TEMPO.CO, Palu - Para pelaku usaha di Palu, Sulawesi Tengah mengeluhkan pelabuhan peti kemas yang terletak di Desa Pantoloan, Kecamatan Taweli hingga kini belum juga diperbaiki pemerintah. Pelabuhan peti kemas tersebut rusak diterjang gempa dan tsunami.
Simak: IPC Dorong Pemanfaatan Platform Layanan Digital Pelabuhan
"Kami untuk sementara memasukan barang dari luar ke Kota Palu melalui jalur darat dan udara," kata Jemmy, seorang pelaku usaha di Palu, Jumat 25 Januari 2019.
Ia mengatakan pelabuhan itu mengalami kerusakan cukup parah akibat disapu gempa dan tsunami.
Sampai sekarang ini, belum ada bongkar muat di pelabuhan tersebut karena kapal tidak bisa sandar. "Ini tentu merugikan pemerintah dan pelaku usaha," kata dia.
Mengingat pelabuhan bongkar muat dan penumpang satu-satunya di Kota Palu itu sangat vital, Jemmy meminta pemerintah pusat dan daerah untuk turun tangan.
Hal senada juga disampaikan Angki, seorang pelaku usaha di Palu. Ia mengaku sejak pelabuhan peti kemas rusak karena dihajar gempa dan tsunami, pasokan barang, termasuk kebutuhan stretegis seperti sembako dan bahan bangunan dilakukan lewat jalur darat dengan biaya angkutan lebih tinggi.
"Mau tidak mau hal itu harus dilakukan agar stok sembako dan bahan bangunan serta barang dagangan lainnya tetap tersedia dalam jumlah medai di pasaran," kata dia.
Dia menuturkan kegiatan bongkar-muat hampir empat bulan berhenti.
Ketua Bidang Perdagangan Kadin Sulteng, Achrul Udaya mendesak pemerintah secepatnya membangun kembali dermaga yang rusak tersebut.
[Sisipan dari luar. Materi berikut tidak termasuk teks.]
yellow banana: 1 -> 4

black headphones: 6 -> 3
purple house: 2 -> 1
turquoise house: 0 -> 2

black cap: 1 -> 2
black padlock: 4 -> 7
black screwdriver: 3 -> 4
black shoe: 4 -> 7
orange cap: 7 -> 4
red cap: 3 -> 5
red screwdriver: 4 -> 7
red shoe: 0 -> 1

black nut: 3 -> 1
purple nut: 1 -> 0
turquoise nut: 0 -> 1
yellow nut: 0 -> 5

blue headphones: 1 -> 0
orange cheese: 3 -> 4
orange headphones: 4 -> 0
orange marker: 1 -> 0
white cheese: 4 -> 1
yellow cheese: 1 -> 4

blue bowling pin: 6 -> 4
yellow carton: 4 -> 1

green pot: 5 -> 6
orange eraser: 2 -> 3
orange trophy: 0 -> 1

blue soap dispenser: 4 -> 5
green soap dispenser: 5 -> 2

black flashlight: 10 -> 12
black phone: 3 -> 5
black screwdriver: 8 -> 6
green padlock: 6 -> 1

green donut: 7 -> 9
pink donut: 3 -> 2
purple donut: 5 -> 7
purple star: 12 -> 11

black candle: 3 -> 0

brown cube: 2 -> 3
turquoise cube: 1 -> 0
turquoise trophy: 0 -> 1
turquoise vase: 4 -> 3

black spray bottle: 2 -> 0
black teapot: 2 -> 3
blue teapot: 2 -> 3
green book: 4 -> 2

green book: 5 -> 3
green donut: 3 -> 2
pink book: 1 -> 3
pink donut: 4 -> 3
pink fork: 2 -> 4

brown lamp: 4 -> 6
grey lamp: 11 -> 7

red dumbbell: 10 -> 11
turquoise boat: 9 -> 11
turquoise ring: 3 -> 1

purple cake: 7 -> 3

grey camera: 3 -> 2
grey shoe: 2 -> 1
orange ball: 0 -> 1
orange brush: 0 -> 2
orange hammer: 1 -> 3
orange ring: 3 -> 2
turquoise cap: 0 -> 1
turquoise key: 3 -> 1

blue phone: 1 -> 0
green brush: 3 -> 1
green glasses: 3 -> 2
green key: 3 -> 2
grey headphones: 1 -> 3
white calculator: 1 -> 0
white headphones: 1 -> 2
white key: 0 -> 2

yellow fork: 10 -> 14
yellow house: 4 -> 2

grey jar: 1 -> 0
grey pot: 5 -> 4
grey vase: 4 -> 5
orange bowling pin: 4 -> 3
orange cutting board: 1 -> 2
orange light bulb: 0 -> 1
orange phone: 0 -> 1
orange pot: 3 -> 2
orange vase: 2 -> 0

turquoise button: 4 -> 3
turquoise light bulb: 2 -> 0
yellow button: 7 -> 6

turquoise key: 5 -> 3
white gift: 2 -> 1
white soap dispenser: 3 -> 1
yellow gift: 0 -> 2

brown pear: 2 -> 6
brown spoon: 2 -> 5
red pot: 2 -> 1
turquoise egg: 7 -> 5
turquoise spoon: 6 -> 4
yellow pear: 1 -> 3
"Jangan dibiarkan berlarut-larut, sebab yang rugi juga pemerintah, pelaku usaha dan masyarakat," kata dia.
Akibat pelabuhan peti kemas rusak, para pelaku usaha mendatangkan barang/bahan kebutuhan masyarakat melalui darat dengan biaya mahal. Pasalnya harga penjualan akan disesuaikan dengan biaya transportasi.